▶ **ARBEITSAUFTRAG A**
Fassen Sie im Text über die Frührente der Babyboomer den Absatz, der mit „Aus den Geburtsjahrgängen“ beginnt, als kurze Stichpunktliste zusammen. Alle wesentlichen Angaben sollen erhalten bleiben.
▶ **ARBEITSAUFTRAG B**
Nennen Sie sämtliche Mengenangaben in Millionen, die im Text über die Frührente der Babyboomer vorkommen.
▶ **ARBEITSAUFTRAG C**
Tauschen Sie im vorliegenden Text im Abschnitt von „Aus den Geburtsjahrgängen, die“ bis „eine vorzeitige Rente.“ das Wort „Babyboomer“ gegen „Boomer“ aus. Geben Sie den Abschnitt danach vollständig wieder.

▶ **VORLIEGENDER TEXT**
========================================
Nach Berechnungen des IW ist fast die Hälfte der Babyboomer im Rentenalter vorzeitig in Rente gegangen - vor allem Bessergestellte. Die Ökonomen fordern, den vorzeitigen Renteneintritt zu beschränken.

Aus den Geburtsjahrgängen, die ihre Regelaltersgrenze bis einschließlich 2023 (die Jahrgänge 1954 bis 1957) erreicht haben, gingen 1,8 Millionen Babyboomer vorzeitig in Rente. So lautet das Ergebnis einer Studie des arbeitgebernahen Instituts der deutschen Wirtschaft (IW). Bezogen auf alle Angehörigen des jeweiligen Geburtsjahrgangs ist das ein Anteil von 44 Prozent, bezogen auf die Neurentnerinnen und -rentner laut Rentenversicherung mehr als 55 Prozent.

Von den Jahrgängen 1958 bis 1960, die zum Stichtag 31.12.2023 die Regelaltersgrenze noch nicht erreicht hatten, bezogen zu diesem Zeitpunkt bereits rund 0,9 Millionen Babyboomer eine vorzeitige Rente.

Nach der IW-Studie auf Basis der jüngsten Daten der Rentenversicherung bezogen 2023 bereits 4,5 von 19,5 Millionen Babyboomern eine Altersrente. Der Höhepunkt der Babyboomer-Welle, der Geburtsjahrgang 1964, erreicht laut IW im Jahr 2031 mit 67 Jahren die Regelaltersgrenze.

Ändert sich der Trend zum vorzeitigen Renteneintritt nicht, beziehen nach Berechnungen der Ökonomen ab 2025 erwartungsgemäß jährlich mindestens eine Million Babyboomer vor Überschreiten des Regelalters gesetzliche Rente. Unter Babyboomern verstehen die IW-Forscher die besonders geburtenstarken Jahrgänge 1954 bis 1969.
========================================
▶ **DATENTEIL**
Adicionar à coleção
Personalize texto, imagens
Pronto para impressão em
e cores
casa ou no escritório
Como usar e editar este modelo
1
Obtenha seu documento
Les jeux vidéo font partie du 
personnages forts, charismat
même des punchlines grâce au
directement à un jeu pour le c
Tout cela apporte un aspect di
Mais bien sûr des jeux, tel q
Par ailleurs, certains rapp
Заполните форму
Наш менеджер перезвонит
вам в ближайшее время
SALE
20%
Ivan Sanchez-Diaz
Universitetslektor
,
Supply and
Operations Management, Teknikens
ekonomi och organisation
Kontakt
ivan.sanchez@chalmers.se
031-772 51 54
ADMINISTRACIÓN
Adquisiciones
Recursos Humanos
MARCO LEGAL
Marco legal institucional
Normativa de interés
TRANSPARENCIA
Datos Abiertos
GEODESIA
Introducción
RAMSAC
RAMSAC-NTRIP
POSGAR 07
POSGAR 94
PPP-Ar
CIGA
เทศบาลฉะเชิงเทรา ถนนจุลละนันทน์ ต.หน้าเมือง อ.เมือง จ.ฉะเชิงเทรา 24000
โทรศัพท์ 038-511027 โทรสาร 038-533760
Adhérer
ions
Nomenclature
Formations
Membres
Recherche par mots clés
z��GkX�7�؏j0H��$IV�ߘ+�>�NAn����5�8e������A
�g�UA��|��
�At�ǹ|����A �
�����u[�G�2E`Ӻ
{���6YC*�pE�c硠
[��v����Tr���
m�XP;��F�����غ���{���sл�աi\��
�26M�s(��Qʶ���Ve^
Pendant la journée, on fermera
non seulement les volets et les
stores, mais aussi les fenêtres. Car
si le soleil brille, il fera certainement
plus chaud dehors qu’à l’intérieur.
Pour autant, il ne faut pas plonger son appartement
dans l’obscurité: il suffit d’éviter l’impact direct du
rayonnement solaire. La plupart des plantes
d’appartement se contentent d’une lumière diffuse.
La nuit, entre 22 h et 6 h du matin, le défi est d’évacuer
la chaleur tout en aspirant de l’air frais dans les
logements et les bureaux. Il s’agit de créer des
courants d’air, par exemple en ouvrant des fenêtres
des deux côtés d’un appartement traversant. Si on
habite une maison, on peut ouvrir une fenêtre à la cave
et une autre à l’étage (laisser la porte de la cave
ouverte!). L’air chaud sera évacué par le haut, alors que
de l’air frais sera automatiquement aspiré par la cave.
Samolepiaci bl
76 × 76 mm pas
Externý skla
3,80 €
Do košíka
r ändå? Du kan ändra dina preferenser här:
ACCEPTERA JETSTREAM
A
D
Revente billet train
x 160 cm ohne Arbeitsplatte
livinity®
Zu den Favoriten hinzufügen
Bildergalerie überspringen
========================================
▶ **SCHRIFTLICHE ANTWORT A**
- Jahrgänge 1954 bis 1957 (Regelaltersgrenze bis einschließlich 2023 erreicht): 1,8 Millionen Babyboomer gingen vorzeitig in Rente.
- Quelle: Studie des arbeitgebernahen Instituts der deutschen Wirtschaft (IW).
- Anteil an allen Angehörigen dieser Jahrgänge: 44 Prozent.
- Anteil an den Neurentnerinnen und -rentnern laut Rentenversicherung: mehr als 55 Prozent.

▶ **SCHRIFTLICHE ANTWORT B**
- 1,8 Millionen
- rund 0,9 Millionen
- 4,5 Millionen
- 19,5 Millionen
- mindestens eine Million

▶ **SCHRIFTLICHE ANTWORT C**
Aus den Geburtsjahrgängen, die ihre Regelaltersgrenze bis einschließlich 2023 (die Jahrgänge 1954 bis 1957) erreicht haben, gingen 1,8 Millionen Boomer vorzeitig in Rente. So lautet das Ergebnis einer Studie des arbeitgebernahen Instituts der deutschen Wirtschaft (IW). Bezogen auf alle Angehörigen des jeweiligen Geburtsjahrgangs ist das ein Anteil von 44 Prozent, bezogen auf die Neurentnerinnen und -rentner laut Rentenversicherung mehr als 55 Prozent.

Von den Jahrgängen 1958 bis 1960, die zum Stichtag 31.12.2023 die Regelaltersgrenze noch nicht erreicht hatten, bezogen zu diesem Zeitpunkt bereits rund 0,9 Millionen Boomer eine vorzeitige Rente.